# TASK ITEM:
In the pandas thread below, reproduce word for word the stretch from "I want to write" through "u'e', u'Mean'], dtype='object')".

======== TEXT PROVIDED

0

I want to write a function that takes as input a Pandas data frame and returns the only the rows with an average greater than some specified threshold. The function works, but it has a side effect of changing the input, which I don't want to do.

def Remove_Low_Average(df, sample_names, average_threshold=30):
    data_frame = df
    data_frame['Mean'] = np.mean(data_frame[sample_names], axis=1)
    data_frame = data_frame[data_frame.Mean > 30]
    return data_frame.reset_index(drop=True)

Example:

In [7]: junk_data = DataFrame(np.random.randn(5,5), columns=['a', 'b', 'c', 'd', 'e'])
In [8]: Remove_Low_Average(junk_data, ['a', 'b', 'c'], average_threshold=0)
In [9]: junk_data.columns
Out[9]: Index([u'a', u'b', u'c', u'd', u'e', u'Mean'], dtype='object')

So junk_data now has 'Mean' in its columns even though this was never assigned in the function. I realize I could do this in a simpler manner, but this illustrates a problem I've been having regularly I can't figure out why. I figure that this has to be a well-known thing, but I don't know how to get this side effect to stop happening.

EDIT: EdChum's link below answers the question.

SmearingMap
  • 320
  • 1
  • 11
  • What did you expect this line to do: `data_frame['Mean'] = np.mean(data_frame[sample_names], axis=1)`? if you just wanted to calculate a local variable then why not just `mean = np.mean(data_frame[sample_names], axis=1)`? – EdChum Jul 15 '14 at 20:46
  • @EdChum This is a minimal example that illustrates a problem that I am having with a larger function. I *expect* that because I am addressing the variable data_frame (which is not passed to the function) that it would leave df (which is) unchanged. Clearly, that is not the case. I am wondering why, what this is called, and how to work around it, and where in the Pandas docs I might read more about it. – SmearingMap Jul 15 '14 at 20:50
  • Well you have to understand that you are most likely taking a view of the dataframe so any form of assigning will affect the original dataframe, in your example it seems completely unneceessary to create a new column for this calculation. – EdChum Jul 15 '14 at 20:52
  • @EdChum I agree, but in another function I need to take a data frame and compute various statistics and append those to the output, but I can't do that without changing the original it seems. This illustrates the kind of things I need to do. – SmearingMap Jul 15 '14 at 20:54
  • @EdChum What do you mean by taking a view of the data frame and why does it mean that any form of assigning will affect the original? This sounds like exactly what I need to know about. – SmearingMap Jul 15 '14 at 20:56
  • It depends on what you're doing but your example doesn't represent your problem as it's not a problem in that example, you could just return `df[np.mean(df[sample_names],axis=1) > 30]` – EdChum Jul 15 '14 at 20:56
  • see http://stackoverflow.com/questions/13419822/pandas-dataframe-copy-by-value so basically if you want to avoid modifying the original then perform a deep copy by calling `.copy()` – EdChum Jul 15 '14 at 20:58
  • @EdChum Thanks for the link! That's exactly what I needed to see. I didn't know about the pass-by-reference/pass-by-value distinction. Thanks for helping me learn something new today. – SmearingMap Jul 15 '14 at 21:08

2 Answers2

0

@EdChum answered this in the comments:

see this page so basically if you want to avoid modifying the original then perform a deep copy by calling .copy()

================
======== LISTED RECORDS

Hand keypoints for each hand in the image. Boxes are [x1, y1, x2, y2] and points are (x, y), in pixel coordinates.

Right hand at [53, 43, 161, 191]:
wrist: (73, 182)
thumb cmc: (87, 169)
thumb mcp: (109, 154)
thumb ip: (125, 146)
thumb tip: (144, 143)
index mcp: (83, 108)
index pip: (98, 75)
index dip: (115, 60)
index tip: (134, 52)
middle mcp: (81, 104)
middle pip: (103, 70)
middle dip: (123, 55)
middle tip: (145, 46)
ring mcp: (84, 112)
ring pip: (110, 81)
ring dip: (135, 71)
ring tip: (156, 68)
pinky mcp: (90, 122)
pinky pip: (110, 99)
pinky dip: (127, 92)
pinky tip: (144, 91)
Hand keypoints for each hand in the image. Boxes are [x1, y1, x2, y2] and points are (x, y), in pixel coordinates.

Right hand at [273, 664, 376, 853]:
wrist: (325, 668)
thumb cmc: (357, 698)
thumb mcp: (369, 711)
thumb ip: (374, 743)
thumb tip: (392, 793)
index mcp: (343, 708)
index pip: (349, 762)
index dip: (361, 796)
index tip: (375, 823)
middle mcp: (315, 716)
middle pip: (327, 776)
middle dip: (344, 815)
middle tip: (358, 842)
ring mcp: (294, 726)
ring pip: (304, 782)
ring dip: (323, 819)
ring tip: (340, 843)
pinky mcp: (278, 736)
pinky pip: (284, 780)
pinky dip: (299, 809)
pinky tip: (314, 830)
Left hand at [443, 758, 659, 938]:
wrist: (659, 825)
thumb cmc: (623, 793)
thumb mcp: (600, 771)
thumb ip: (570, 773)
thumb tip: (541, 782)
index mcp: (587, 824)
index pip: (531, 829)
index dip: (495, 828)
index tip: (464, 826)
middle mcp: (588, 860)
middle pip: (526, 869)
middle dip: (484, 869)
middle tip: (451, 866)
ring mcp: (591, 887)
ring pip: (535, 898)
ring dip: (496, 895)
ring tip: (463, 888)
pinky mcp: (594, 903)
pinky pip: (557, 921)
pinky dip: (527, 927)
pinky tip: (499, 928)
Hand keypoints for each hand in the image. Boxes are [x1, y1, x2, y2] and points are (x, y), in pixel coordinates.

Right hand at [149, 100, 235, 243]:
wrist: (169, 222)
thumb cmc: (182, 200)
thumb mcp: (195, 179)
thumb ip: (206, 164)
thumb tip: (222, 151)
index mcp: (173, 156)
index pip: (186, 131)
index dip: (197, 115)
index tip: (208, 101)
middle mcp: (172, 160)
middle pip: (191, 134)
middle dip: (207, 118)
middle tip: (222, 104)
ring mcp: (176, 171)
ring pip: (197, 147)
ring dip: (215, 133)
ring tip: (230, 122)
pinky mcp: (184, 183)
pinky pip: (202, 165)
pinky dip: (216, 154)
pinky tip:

================

# TASK ANSWER:
I want to write a function that takes as input a Pandas data frame and returns the only the rows with an average greater than some specified threshold. The function works, but it has a side effect of changing the input, which I don't want to do.

def Remove_Low_Average(df, sample_names, average_threshold=30):
    data_frame = df
    data_frame['Mean'] = np.mean(data_frame[sample_names], axis=1)
    data_frame = data_frame[data_frame.Mean > 30]
    return data_frame.reset_index(drop=True)

Example:

In [7]: junk_data = DataFrame(np.random.randn(5,5), columns=['a', 'b', 'c', 'd', 'e'])
In [8]: Remove_Low_Average(junk_data, ['a', 'b', 'c'], average_threshold=0)
In [9]: junk_data.columns
Out[9]: Index([u'a', u'b', u'c', u'd', u'e', u'Mean'], dtype='object')